この変形例に係るシャッター用ガイドレール構造は、ガイドレール67が、アルミ押し出し成形品となる。ガイドレール67には、上記同様の抜け止め部材57を抜け止めするための一対の抜け止め片29が、一体に成形される。すなわち、ガイドレール67は、押し出し成形時に抜け止め片29を同時に成形するアルミ製ガイドレールとなる。
【0061】
このガイドレール67は、上端である開閉体進入開始端63に、上記同様の曲げ潰し部33が形成される。曲げ潰し部33は、一体成形されている一対の抜け止め片29を、上記同様に、レール内壁43に垂直な向きからレール開口41に向かう方向に捩り曲げ、レール内壁43と平行な向きとなるようにして形成される。すなわち、ガイドレール67のレール内壁43には、開閉体進入開始端63から、平行重ね部31、曲げ潰し部33、抜け止め片29が連なって設けられる。
【0062】
このアルミ単体のガイドレール67の場合も、抜け止め片29の先端縁は鋭角ではなく、抜け止め片29自体の厚みのR面に形成されている。そのR面を切削などせず、抜け止め片29ごと曲げて、寝かせるように潰して形成する。このため、ガイドレール67の曲げ潰し部33においても、切断面などがなく、抜け止め部材57を傷つけることがない。
【0063】
この変形例に係るシャッター用ガイドレール構造によれば、補強材53を使用しないので、簡素な構造で、安価なガイドレール67を得ることができる。また、曲げ潰し部33がアルミ製であるので、鋼板製に比べ、抜け止め部材57への摩耗をさらに軽減させるこができる。
【0064】
以上、図面を参照しながら各種の実施形態について説明したが、本発明はかかる例に限定されないことは言うまでもない。

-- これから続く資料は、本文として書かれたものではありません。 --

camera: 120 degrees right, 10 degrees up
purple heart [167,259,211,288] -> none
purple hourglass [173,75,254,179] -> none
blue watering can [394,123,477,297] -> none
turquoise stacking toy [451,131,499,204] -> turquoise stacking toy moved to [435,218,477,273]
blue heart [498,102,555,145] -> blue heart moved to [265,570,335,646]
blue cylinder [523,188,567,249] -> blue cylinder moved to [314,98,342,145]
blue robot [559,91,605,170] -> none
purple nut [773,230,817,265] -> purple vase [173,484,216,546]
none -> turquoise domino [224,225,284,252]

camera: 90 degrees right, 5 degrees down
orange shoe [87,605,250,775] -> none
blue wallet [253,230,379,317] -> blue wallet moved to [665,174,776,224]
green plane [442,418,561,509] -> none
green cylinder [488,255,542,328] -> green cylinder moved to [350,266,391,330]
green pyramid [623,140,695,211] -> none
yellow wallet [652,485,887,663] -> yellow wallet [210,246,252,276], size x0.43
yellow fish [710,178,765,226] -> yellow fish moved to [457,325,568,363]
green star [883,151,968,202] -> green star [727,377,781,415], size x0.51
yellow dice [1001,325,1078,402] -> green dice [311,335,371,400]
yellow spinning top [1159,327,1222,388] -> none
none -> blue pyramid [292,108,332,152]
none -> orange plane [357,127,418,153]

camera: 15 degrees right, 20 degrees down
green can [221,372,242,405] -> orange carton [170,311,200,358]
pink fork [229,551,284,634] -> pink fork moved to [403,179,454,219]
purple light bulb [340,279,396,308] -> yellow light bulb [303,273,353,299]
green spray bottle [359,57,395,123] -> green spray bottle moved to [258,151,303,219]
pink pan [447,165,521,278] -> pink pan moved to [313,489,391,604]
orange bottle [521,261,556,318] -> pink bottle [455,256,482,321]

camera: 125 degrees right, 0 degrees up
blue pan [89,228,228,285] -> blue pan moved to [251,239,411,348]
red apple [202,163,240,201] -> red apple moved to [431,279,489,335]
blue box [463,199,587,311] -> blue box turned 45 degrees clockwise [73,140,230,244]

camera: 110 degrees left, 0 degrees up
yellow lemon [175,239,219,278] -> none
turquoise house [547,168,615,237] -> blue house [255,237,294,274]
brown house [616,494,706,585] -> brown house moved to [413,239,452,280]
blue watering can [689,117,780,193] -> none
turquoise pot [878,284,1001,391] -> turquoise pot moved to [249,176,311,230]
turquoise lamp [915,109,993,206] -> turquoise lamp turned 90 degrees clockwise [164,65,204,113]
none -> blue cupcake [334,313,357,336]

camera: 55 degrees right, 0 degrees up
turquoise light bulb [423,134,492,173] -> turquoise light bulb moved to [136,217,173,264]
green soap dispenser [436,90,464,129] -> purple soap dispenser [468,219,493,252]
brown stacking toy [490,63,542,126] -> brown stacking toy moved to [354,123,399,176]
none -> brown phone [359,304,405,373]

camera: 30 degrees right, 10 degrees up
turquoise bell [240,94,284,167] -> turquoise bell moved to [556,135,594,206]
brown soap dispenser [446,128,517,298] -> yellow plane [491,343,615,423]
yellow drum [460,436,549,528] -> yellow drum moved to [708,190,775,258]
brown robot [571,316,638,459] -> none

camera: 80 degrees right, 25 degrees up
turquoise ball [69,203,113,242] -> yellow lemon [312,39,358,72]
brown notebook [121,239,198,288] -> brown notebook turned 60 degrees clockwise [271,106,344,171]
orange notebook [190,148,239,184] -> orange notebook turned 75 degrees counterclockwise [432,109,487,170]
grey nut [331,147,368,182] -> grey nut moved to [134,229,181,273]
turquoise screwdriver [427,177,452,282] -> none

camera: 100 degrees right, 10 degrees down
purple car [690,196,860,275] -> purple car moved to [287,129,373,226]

当業者であれば、特許請求の範囲に記載された範疇内において、各種の変更例又は修正例に想到し得ることは明らかであり、それらについても当然に本発明の技術的範囲に属するものと了解される。
【0065】
例えば上記の構成例では、アルミ製のガイドレール27に補強材53を組み付け、この補強材53に抜け止め片29及び曲げ潰し部33を形成する例、アルミ製のガイドレール67に抜け止め片29及び曲げ潰し部33を一体成形する例を説明したが、本発明に係るシャッター用ガイドレール構造は、鋼板製のガイドレールに、抜け止め片29及び曲げ潰し部33を一体成形するものであってもよい。
【0066】
従って、本実施形態に係るシャッター用ガイドレール構造によれば、シャッターカーテン11の開閉動作時において、このシャッターカーテン11がガイドレール27(67)に進入し案内される際に、スムースにシャッターカーテン11がガイドレール27(67)内に案内され、シャッターカーテン27(67)の縁部39から延出する抜け止め部材57の耐久性を向上させることができる。